Le patronat et les syndicats réformistes adoubent l'idée d'une "véritable gouvernance économique européenne, à l'intérieur de la zone euro" et veulent "franchir le pas d'une convergence sociale, qui repose d'abord sur le dialogue des partenaires sociaux et qui traite en priorité les questions touchant l'ensemble des salariés et les citoyens européens : emploi, formation, marché du travail". Ils identifient sept domaines où il y a "des gisements de croissance à valoriser": les nouvelles technologies; l'économie verte; l'énergie; la mobilité (transports) ; les activités liées au patrimoine et aux savoir-faire français; les besoins nouveaux liés à l'allongement de la vie; la demande de solutions de santé.
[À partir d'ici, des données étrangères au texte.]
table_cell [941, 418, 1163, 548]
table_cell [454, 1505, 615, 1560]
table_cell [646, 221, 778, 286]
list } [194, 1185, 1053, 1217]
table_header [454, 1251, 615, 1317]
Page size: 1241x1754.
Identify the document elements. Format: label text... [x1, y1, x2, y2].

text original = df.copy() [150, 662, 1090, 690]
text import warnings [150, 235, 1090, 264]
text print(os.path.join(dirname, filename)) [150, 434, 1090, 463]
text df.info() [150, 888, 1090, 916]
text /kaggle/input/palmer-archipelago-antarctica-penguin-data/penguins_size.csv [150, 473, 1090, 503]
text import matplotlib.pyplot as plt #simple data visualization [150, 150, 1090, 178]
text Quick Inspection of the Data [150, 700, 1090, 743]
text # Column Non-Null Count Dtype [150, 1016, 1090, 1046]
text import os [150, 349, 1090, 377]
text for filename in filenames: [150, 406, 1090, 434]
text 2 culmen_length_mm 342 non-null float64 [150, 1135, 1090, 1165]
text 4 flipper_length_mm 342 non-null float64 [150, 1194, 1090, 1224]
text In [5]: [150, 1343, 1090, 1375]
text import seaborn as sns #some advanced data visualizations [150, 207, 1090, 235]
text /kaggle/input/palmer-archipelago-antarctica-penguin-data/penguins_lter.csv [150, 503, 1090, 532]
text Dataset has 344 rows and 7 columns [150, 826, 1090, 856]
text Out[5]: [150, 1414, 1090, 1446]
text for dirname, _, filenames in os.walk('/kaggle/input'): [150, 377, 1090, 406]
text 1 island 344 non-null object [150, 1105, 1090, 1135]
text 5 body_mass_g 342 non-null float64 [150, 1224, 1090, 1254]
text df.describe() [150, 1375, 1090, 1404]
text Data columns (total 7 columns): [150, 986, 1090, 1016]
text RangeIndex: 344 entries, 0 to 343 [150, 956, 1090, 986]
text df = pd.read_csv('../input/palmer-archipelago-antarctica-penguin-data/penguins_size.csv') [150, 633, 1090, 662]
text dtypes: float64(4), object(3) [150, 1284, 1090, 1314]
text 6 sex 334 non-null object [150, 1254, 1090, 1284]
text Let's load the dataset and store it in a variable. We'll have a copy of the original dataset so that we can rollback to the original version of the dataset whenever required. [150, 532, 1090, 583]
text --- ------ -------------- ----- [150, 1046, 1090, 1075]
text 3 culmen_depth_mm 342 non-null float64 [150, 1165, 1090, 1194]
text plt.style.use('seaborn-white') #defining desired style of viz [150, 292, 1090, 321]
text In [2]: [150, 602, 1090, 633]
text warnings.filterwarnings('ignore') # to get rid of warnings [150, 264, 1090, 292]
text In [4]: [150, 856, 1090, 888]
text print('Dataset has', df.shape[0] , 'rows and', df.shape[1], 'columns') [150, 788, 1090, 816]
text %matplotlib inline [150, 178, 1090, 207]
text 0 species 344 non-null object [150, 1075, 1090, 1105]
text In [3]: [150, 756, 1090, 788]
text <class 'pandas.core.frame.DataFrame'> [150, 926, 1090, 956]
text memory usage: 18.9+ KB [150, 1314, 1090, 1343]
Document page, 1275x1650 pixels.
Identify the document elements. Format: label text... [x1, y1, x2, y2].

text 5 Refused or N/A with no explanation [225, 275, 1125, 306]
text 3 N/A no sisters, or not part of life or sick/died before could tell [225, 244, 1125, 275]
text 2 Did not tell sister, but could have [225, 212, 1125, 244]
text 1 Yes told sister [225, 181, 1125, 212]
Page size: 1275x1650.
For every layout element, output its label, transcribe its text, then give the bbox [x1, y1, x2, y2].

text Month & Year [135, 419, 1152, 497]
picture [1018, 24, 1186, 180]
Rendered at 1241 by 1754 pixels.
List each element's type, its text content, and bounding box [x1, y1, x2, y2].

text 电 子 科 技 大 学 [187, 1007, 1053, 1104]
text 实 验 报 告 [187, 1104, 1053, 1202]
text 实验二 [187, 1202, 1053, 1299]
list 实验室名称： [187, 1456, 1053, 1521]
Au passage, ils estiment que "toute décision de fermeture de centrale" nucléaire doit être précédée par "une réflexion et une concertation approfondies" et que les réflexions en cours sur la politique énergétique "ne sauraient exclure le gaz de schiste".
L'aspect le plus novateur du livre concerne le plaidoyer pour "une nouvelle gouvernance économique". "La réussite d'une stratégie de croissance, soulignent-ils, implique non seulement une action très volontariste des responsables économiques, sociaux et politiques, mais aussi une adhésion la plus large possible de l'ensemble des citoyens". Cet Etat stratège devra "favoriser des modes plus participatifs d'élaboration des politiques publiques". Il s'agira surtout d'"instituer une véritable dialogue économique entre tous les acteurs, entre tous les partenaires sociaux d'abord, entre les partenaires sociaux et les pouvoirs publics ensuite mais aussi entre les partenaires économiques eux-mêmes".
La déclaration commune entre les quatre syndicats membres de la Confédération européenne des syndicats (CES) s'inscrit dans un registre plus classique. Si elle affirme que "les politiques d'austérité font la démonstration de leur inefficacité" et que "l'Europe doit changer de cap", elle reconnaît que "les politiques économiques coordonnées et l'objectif d'assainissement des finances publiques sont nécessaires". Mais elle prévient qu'il est "urgent de mettre fin à des coupes injustes dans les dépenses publiques qui contribuent à augmenter le chômage, les inégalités, la pauvreté, dégradent les services publics et aggravent la récession". La déclaration évoque aussi un "contrat social" pour l'Europe et souligne - même si la CGT et la CFDT n'en ont sans doute pas la même conception - que "le dialogue social doit permettre d'apporter des solutions justes aux problèmes auxquels sont confrontés les salariés". En défendant la croissance durable avec le Medef le mardi et avec la CGT le mercredi, la CFDT s'est livrée à un exercice assez acrobatique. Mais elle a réussi, en apparence, d'un texte à l'autre, à ne pas se mettre en contradiction avec elle-même.